Lors de la chute de la dernière poche de l’État islamique à Baghouz en mars 2019, quelque 110 femmes et 300 enfants français sont transférés vers les camps kurdes d’Al-Hol puis de Roj.
« Depuis, la France a procédé à quatre opérations de rapatriement pour un total de 57 femmes et 169 enfants, un chiffre auquel il faut ajouter les 200 à 300 enfants revenus en France sur la période 2015-2019, précise Me Matthieu Bagard, président du pôle expertise Syrie de l’ONG Avocats Sans Frontières France. La dernière opération remonte à juillet 2023. Or, depuis cette date, quantité de pays européens ou non européens, ont rapatrié leurs ressortissants. Même l’Ukraine, pays en guerre, l’a fait. Cette inaction est incompréhensible. »
« Les enfants déjà rentrés sont suivis et n’ont jamais suscité d’inquiétude »

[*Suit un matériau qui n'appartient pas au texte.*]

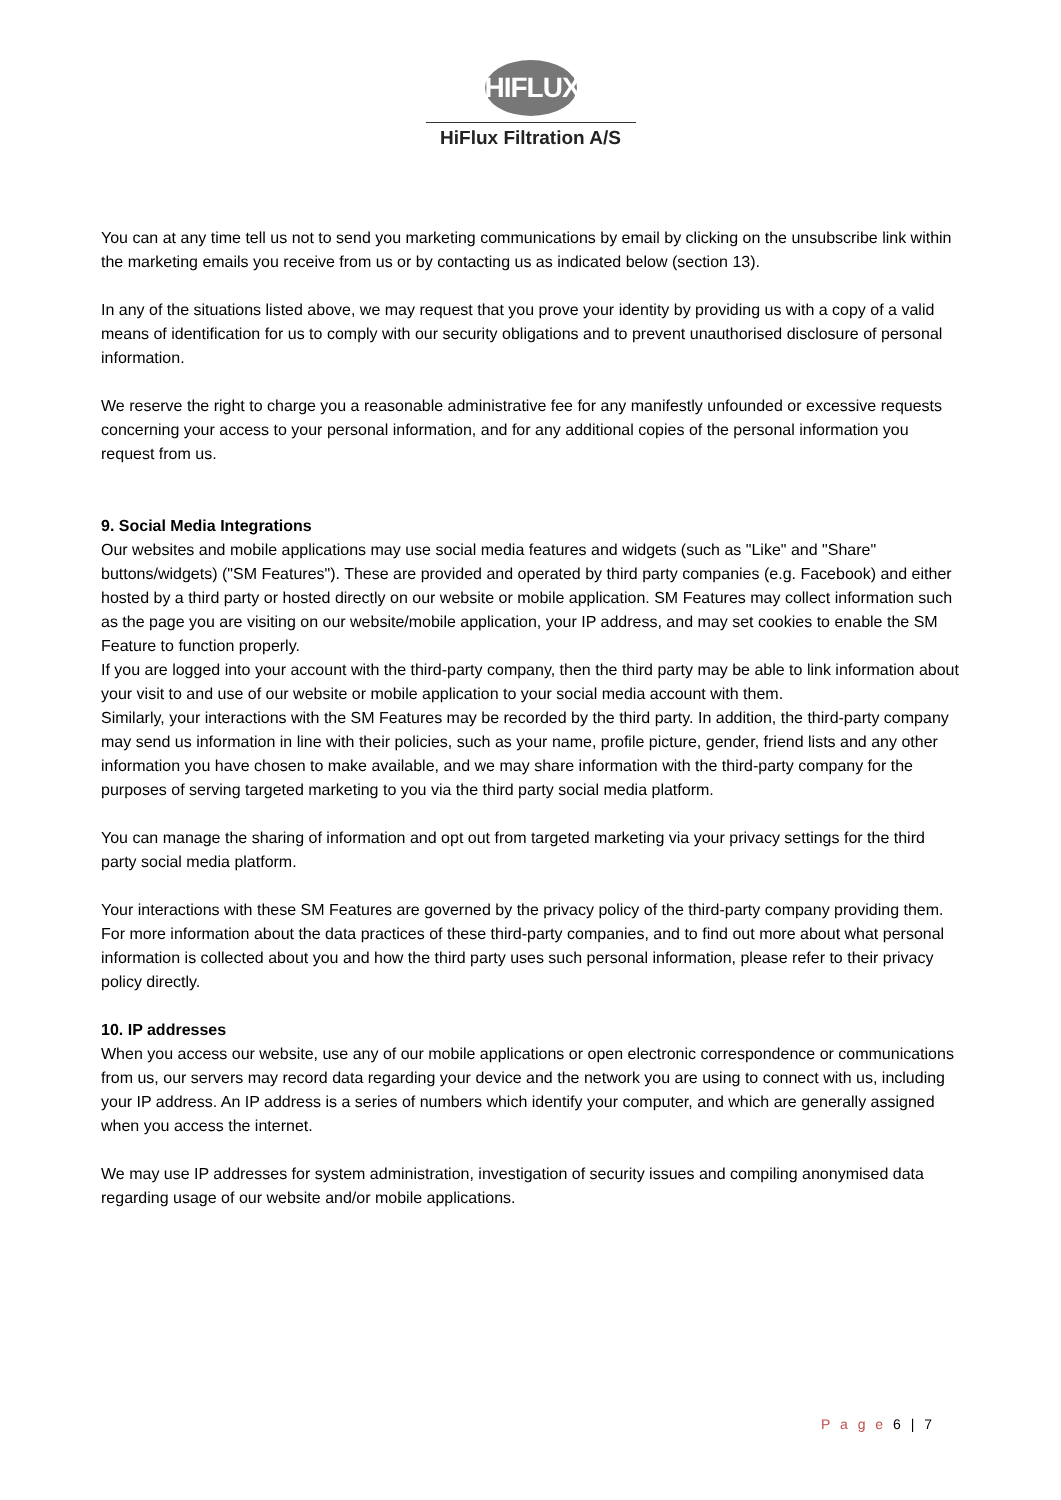HIFLUX
HiFlux Filtration A/S
You can at any time tell us not to send you marketing communications by email by clicking on the unsubscribe link within the marketing emails you receive from us or by contacting us as indicated below (section 13).
In any of the situations listed above, we may request that you prove your identity by providing us with a copy of a valid means of identification for us to comply with our security obligations and to prevent unauthorised disclosure of personal information.
We reserve the right to charge you a reasonable administrative fee for any manifestly unfounded or excessive requests concerning your access to your personal information, and for any additional copies of the personal information you request from us.
9. Social Media Integrations
Our websites and mobile applications may use social media features and widgets (such as "Like" and "Share" buttons/widgets) ("SM Features"). These are provided and operated by third party companies (e.g. Facebook) and either hosted by a third party or hosted directly on our website or mobile application. SM Features may collect information such as the page you are visiting on our website/mobile application, your IP address, and may set cookies to enable the SM Feature to function properly.
If you are logged into your account with the third-party company, then the third party may be able to link information about your visit to and use of our website or mobile application to your social media account with them.
Similarly, your interactions with the SM Features may be recorded by the third party. In addition, the third-party company may send us information in line with their policies, such as your name, profile picture, gender, friend lists and any other information you have chosen to make available, and we may share information with the third-party company for the purposes of serving targeted marketing to you via the third party social media platform.
You can manage the sharing of information and opt out from targeted marketing via your privacy settings for the third party social media platform.
Your interactions with these SM Features are governed by the privacy policy of the third-party company providing them. For more information about the data practices of these third-party companies, and to find out more about what personal information is collected about you and how the third party uses such personal information, please refer to their privacy policy directly.
10. IP addresses
When you access our website, use any of our mobile applications or open electronic correspondence or communications from us, our servers may record data regarding your device and the network you are using to connect with us, including your IP address. An IP address is a series of numbers which identify your computer, and which are generally assigned when you access the internet.
We may use IP addresses for system administration, investigation of security issues and compiling anonymised data regarding usage of our website and/or mobile applications.
P a g e 6 | 7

Il resterait actuellement en Syrie une cinquantaine de femmes et environ 120 enfants français. « Je suis surprise par la position fluctuante de nos autorités », expose l’avocate Marie Dosé, particulièrement engagée dans ce combat.
« Le directeur de cabinet de l’ancien ministre de l’Intérieur m’a assuré qu’il suffisait qu’une seule mère demande le rapatriement pour qu’une opération soit organisée. Il y a deux mois, je me suis entretenu avec le Président de la République qui m’a indiqué qu’il n’était pas au courant de cette situation. J’ai envoyé toutes les informations à la conseillère en charge puis on m’a demandé d’arrêter en me renvoyant vers le quai d’Orsay…, déroule-t-elle.
« Sur le sujet, la France a été sanctionnée par la Cour européenne des droits de l’homme (CEDH), le comité contre la torture de l’ONU ou le tribunal administratif de Paris mais rien n’y fait. Les autorités invoquent des raisons de sécurité qui n’ont pas lieu d’être. Même des grands-parents ont réussi à se rendre sur place pour rencontrer leurs petits-enfants ! », conclut-elle.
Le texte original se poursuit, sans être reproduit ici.